Source analysis of sync.Mutex in golang

Keywords: Go less Programming

The go language takes concurrency as one of its characteristics, and concurrency will inevitably lead to competition for resources. At this time, we need to use the sync.Mutex mutex provided by go to ensure that access to critical resources is mutually exclusive.

Since this lock is often used, you can understand what scenarios and features this lock applies to by understanding its internal implementation.

Introduction

When I first looked at this code, I was really amazed. Especially the whole Mutex only used two private fields, and the process of locking CAS once. The idea of design and programming really made me feel ashamed.

When looking at sync.Mutex's code, it's important to remember that there will be multiple goroutine s to ask for the lock at the same time, so the state of the lock may change all the time.

The Nature of Locks

First come to the conclusion: sync.Mutex is a fair lock.

In the source code, there is a comment:

// Mutex fairness.
//
// Mutex can be in 2 modes of operations: normal and starvation.
// In normal mode waiters are queued in FIFO order, but a woken up waiter
// does not own the mutex and competes with new arriving goroutines over
// the ownership. New arriving goroutines have an advantage -- they are
// already running on CPU and there can be lots of them, so a woken up
// waiter has good chances of losing. In such case it is queued at front
// of the wait queue. If a waiter fails to acquire the mutex for more than 1ms,
// it switches mutex to the starvation mode.
//
// In starvation mode ownership of the mutex is directly handed off from
// the unlocking goroutine to the waiter at the front of the queue.
// New arriving goroutines don't try to acquire the mutex even if it appears
// to be unlocked, and don't try to spin. Instead they queue themselves at
// the tail of the wait queue.
//
// If a waiter receives ownership of the mutex and sees that either
// (1) it is the last waiter in the queue, or (2) it waited for less than 1 ms,
// it switches mutex back to normal operation mode.
//
// Normal mode has considerably better performance as a goroutine can acquire
// a mutex several times in a row even if there are blocked waiters.
// Starvation mode is important to prevent pathological cases of tail latency.

Understanding this comment is very helpful for us to understand the mutex lock, which describes the design concept of the lock.
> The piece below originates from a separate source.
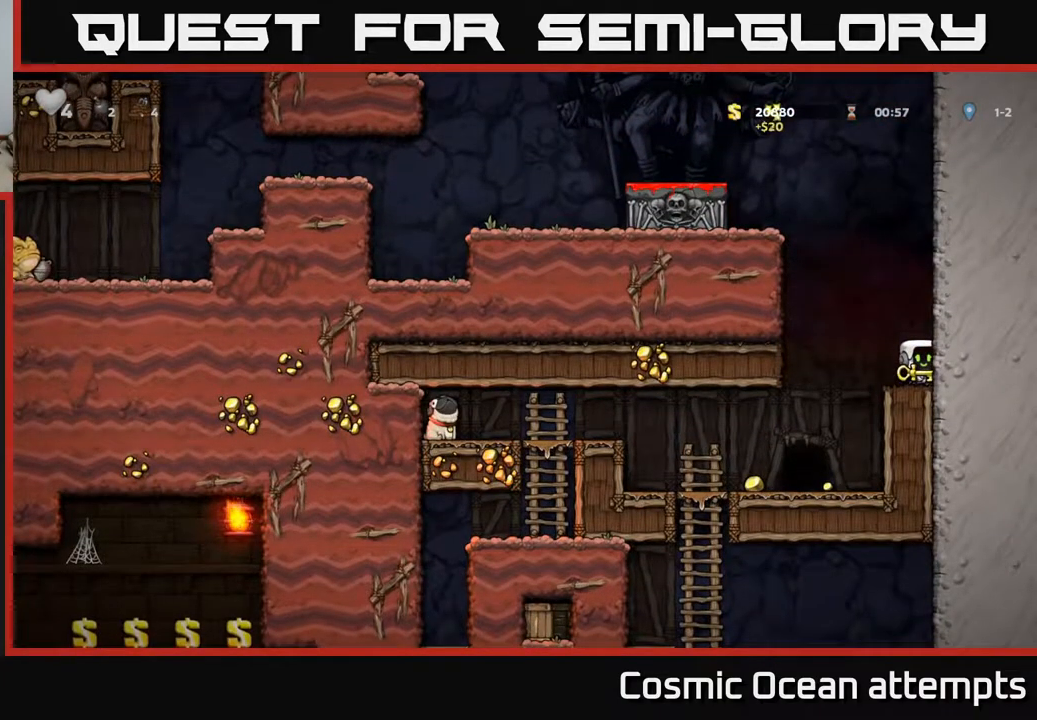
{"buttons": [], "left_stick": "center", "right_stick": "center", "events": [[17, "DPAD_LEFT", "down"], [183, "DPAD_LEFT", "up"]]}
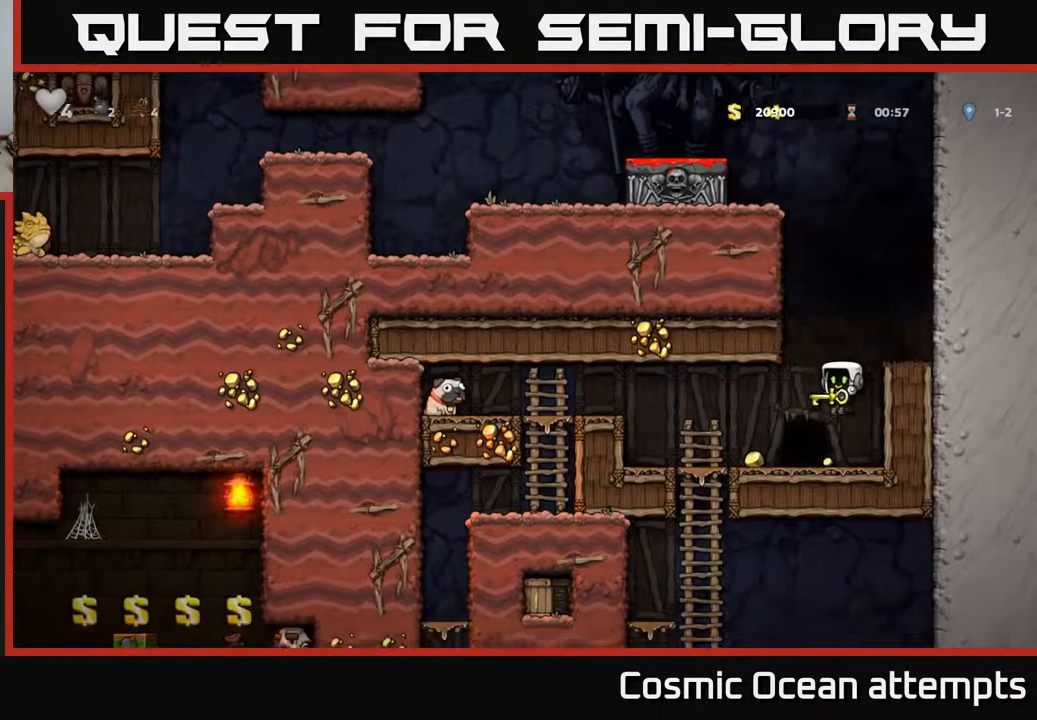
{"buttons": [], "left_stick": "center", "right_stick": "center", "events": [[83, "DPAD_LEFT", "down"], [367, "DPAD_LEFT", "up"]]}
The general meaning is as follows:

// Fair Lock
//
// There are two modes of locks: normal mode and hunger mode.
// In normal mode, all goroutine s waiting for locks will have a first-in-first-out queue (wake-up in turn)
// But a wakened goroutine does not acquire locks directly, but still needs to be locked with those new arrivals.
// The goroutines compete, which is actually unfair, because the goroutines of the new request locks have an advantage - they are on the CPU.
// Running, and the number may be large. So the probability of a wakened goroutine getting a lock is very small. Under these circumstances,
// The wakened goroutine will join the head of the queue. If a waiting goroutine has more than 1ms (written dead in code)
// If you don't get the lock, you'll turn the lock into a starvation mode.
//
// In starvation mode, the ownership of the lock is transferred directly from the goroutine of unlock to the goroutine of the queue head.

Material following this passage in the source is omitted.